Here is draft data model, or database schema. This is a "relationship view" from Microsoft Access. I am prototyping the database in Microsoft Access because it's easy. But the final database would be a MySQL database. The image below shows the general structure but is too small to read. To see the details, see the data model in this PDF file. There are four main data entities or elements in this data model. These are described below, where the numbers in the list correspond to the red numbers shown on the diagram:

  1. data element file: a file or set of files representing one file or storage format of a particular data element (see below)
  2. data element: a data "unit" that may be made up of multiple files, such as a GIS shape file. It may include multiple sets of files for different formats, such as a GIS theme in two different formats together with their corresponding metadata. These are files that represent the same thing and are basically in the same structure.

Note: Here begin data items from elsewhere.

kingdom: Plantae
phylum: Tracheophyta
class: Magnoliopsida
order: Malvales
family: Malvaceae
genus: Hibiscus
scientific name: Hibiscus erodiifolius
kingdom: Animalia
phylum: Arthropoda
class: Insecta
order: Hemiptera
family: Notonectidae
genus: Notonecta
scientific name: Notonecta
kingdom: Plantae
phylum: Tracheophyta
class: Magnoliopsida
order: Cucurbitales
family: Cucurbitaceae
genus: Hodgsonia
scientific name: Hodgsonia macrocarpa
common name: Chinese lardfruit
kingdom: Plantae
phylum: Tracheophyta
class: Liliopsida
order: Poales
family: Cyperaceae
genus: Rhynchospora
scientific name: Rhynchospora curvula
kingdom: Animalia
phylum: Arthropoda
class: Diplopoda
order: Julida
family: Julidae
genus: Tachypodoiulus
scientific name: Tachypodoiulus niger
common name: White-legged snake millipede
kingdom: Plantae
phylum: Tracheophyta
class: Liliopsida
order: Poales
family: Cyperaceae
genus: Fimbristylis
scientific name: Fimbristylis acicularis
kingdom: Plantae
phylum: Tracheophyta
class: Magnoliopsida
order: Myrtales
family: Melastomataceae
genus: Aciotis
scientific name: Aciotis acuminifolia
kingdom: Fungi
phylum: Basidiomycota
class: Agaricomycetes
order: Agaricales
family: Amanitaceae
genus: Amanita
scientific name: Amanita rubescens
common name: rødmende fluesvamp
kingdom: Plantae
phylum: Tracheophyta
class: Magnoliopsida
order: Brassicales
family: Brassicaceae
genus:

  3. data set: a logical collection of data elements; for example, a GIS file and an associated table of information. Or GIS file of rainfall gages, and associated tables holding the rain data daily time series
  4. category: hiearchical thematic categories, such as environment > geology > tectonics, to organize the data sets

In addition to these data entities, there are several "look up tables" that hold the allowable values for a particular categories. For example, data license type, data steward, and file format. Also, tables that end in "_lang" allow us to store names of the last three main entities in different languages, for multilingual querying and displayl; the table "language" holds a list of the supported languages.